▸ Listed records:
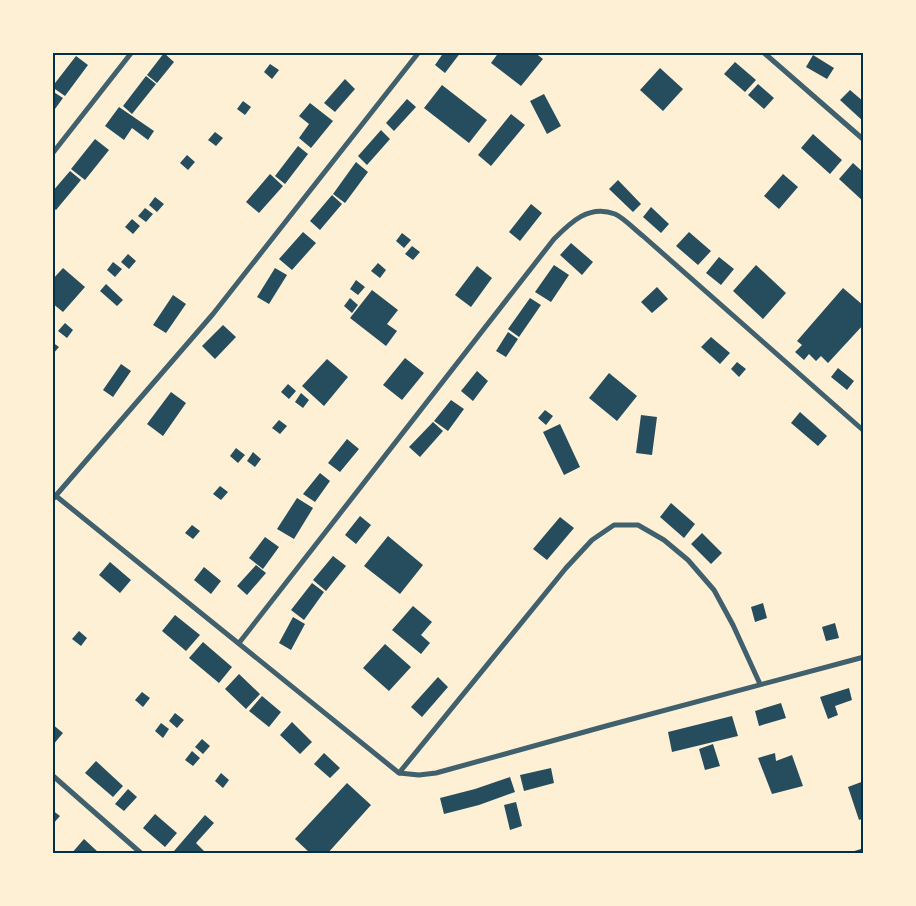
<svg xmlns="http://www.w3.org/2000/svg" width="916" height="906" font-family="'Roboto Serif',serif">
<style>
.building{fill:#264d5e}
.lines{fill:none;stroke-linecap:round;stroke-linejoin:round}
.minor{stroke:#3f606c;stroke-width:5}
.neatline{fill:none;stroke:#003049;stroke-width:2}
</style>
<rect width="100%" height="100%" fill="#fdf0d5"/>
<path class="building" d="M444,52H461L445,73L435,65Z
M499,52H534L543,59L521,86L491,63Z
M164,53L174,62L157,83L147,75Z
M813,55L834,68L827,79L806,67Z
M76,56L88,65L65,96L52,87Z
M735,62L756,80L745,92L724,74Z
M270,64L279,70L272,79L264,72Z
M660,68L683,89L663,111L640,90Z
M146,76L156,84L132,114L123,106Z
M345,79L355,89L335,112L324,103Z
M758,84L774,98L764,109L748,95Z
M442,85L487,120L469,143L424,108Z
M850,90L864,102V122L840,100Z
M52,91L63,98L52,113Z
M544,94L561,126L547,134L530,101Z
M407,99L416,107L394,131L386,123Z
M243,101L251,107L245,115L237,109Z
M310,103L333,121L311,148L299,138L309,124L299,116Z
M119,107L154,131L148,140L132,128L124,140L105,126Z
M511,114L525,125L491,166L478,155Z
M381,130L390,139L367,165L358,156Z
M215,132L223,138L216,146L208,140Z
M813,134L842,160L830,174L801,148Z
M95,139L109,150L85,180L71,169Z
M298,146L308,154L285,184L275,176Z
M187,155L195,162L188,170L180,163Z
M356,162L368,172L345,203L333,194Z
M853,163L864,173V202L839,179Z
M70,171L81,180L56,210L52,207V192Z
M270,174L283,186L259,213L246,202Z
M783,174L798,187L779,209L764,196Z
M618,180L641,204L633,212L609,189Z
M332,195L342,204L320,230L310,221Z
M155,197L164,204L157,212L149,205Z
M531,204L542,213L520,241L509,232Z
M651,207L669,224L661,233L643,217Z
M145,208L153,214L146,222L138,216Z
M132,219L140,226L133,234L125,227Z
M303,232L316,243L292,270L279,259Z
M689,232L711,251L698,265L676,246Z
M402,233L411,240L404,248L396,241Z
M571,243L593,262L582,275L560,255Z
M412,246L420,252L413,260L405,254Z
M128,254L136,261L129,269L121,262Z
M719,257L734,269L721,285L706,273Z
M113,262L122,269L115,277L107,270Z
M378,263L386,270L380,278L371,271Z
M554,265L569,275L551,302L535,292Z
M756,265L786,293L763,319L733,291Z
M477,266L492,278L471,307L455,295Z
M63,268L85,287L63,312L52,303V280Z
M275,268L287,275L269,304L257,297Z
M356,280L365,287L358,295L350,289Z
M106,284L123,300L117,306L100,291Z
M657,287L668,299L652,313L641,302Z
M843,288L864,306V324L828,363L821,356L816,361L809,354L804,360L795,352L802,345L797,341Z
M372,290L398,310L387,324L397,331L386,346L350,318Z
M173,295L186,304L166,333L153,325Z
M350,298L358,305L352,313L344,306Z
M530,298L541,305L519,337L508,329Z
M65,323L73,330L67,338L58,331Z
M223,325L236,337L215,359L202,346Z
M508,332L518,339L506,357L496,351Z
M711,337L730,353L720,364L701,347Z
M52,342L59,347L52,355Z
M405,358L424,373L402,400L383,385Z
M327,359L348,377L324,406L302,386Z
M737,362L746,369L739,377L731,369Z
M121,364L131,371L113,397L103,390Z
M838,368L854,381L847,390L831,377Z
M477,371L488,381L473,401L461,391Z
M609,373L637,396L617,421L589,398Z
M288,384L296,391L289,399L281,392Z
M171,392L186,403L163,436L147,424Z
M301,393L309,400L303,408L295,402Z
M451,400L464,409L448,431L434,421Z
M545,410L553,416L546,425L538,418Z
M800,412L827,436L818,446L791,423Z
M641,415L657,417L652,455L636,453Z
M279,420L287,426L280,434L272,428Z
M433,422L443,431L420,457L409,447Z
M560,424L580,467L564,475L543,432Z
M347,439L359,449L340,472L328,463Z
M236,448L245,455L238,463L230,456Z
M253,452L261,459L255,467L247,461Z
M320,473L330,481L315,502L303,494Z
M220,486L228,492L221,500L213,494Z
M297,498L313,508L294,539L277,529Z
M671,503L695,524L684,538L660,517Z
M360,516L371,525L356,544L345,535Z
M560,517L574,528L547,560L533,549Z
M192,525L200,531L193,539L185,533Z
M702,533L722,553L711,564L691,544Z
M388,536L423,565L400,594L364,566Z
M265,537L279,547L263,569L249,558Z
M333,556L346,566L326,591L313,580Z
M110,562L131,580L120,593L99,575Z
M256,565L266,573L247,595L237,586Z
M204,567L221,581L211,594L194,580Z
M312,583L324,592L304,620L291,610Z
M763,603L767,618L755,622L751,607Z
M413,606L432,622L421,635L430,643L421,654L392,630Z
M175,615L200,635L186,651L162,631Z
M293,617L305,624L291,650L279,643Z
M835,623L839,638L826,641L822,627Z
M79,631L87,638L81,646L72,639Z
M203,642L232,667L219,683L189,658Z
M385,644L411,667L389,691L363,668Z
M239,674L260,694L246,709L225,689Z
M438,677L448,687L422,717L411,707Z
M849,688L852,700L835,706L838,715L828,719L820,697Z
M142,692L150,698L143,707L135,700Z
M262,696L281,712L269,727L249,711Z
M781,703L786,718L759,726L755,711Z
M175,713L184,720L177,728L169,721Z
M732,716L738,736L672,752L668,732Z
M292,722L312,742L300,754L280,735Z
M161,723L169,729L163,738L155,731Z
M52,724L63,733L52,746Z
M202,739L210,746L203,754L195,747Z
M713,744L720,766L705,770L699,749Z
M192,751L200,758L193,766L185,760Z
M324,753L340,768L330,778L314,764Z
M775,753L776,761L792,755L803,786L772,794L758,758Z
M96,761L123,786L113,797L85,773Z
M551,768L554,783L524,791L520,775Z
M221,773L229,780L223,788L215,781Z
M510,777L515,792L479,805L444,814L440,798L475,789Z
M864,781V818L859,820L848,787Z
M347,783L371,805L327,854H311L295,839Z
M128,789L137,797L124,811L115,804Z
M516,802L522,826L510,830L504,805Z
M52,810L60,816L52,825Z
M155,814L177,833L165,847L143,828Z
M205,815L214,823L196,843L207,854H177L174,851Z
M84,839L98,852L96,854H71Z
M864,848V854H848V853Z"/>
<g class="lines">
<path class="minor" d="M763,52L864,140
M52,154L132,52
M56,496L399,773L419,775L436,773L606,726L864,657
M52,500L213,314L419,52
M239,643L554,239C571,222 589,204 615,214C624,218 635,230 643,236L864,431
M399,773L566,568L592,540L614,525H638L664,540L688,560L714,590L733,625L760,684
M52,775L142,854"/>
</g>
<rect width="916" height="906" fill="none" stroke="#fdf0d5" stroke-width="108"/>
<rect x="54" y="54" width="808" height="798" class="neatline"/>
</svg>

▸ Aim of the exercise: From the records above, pull every line that has the string "lines" and copy it.

▸ Expected answer:
.lines{fill:none;stroke-linecap:round;stroke-linejoin:round}
<g class="lines">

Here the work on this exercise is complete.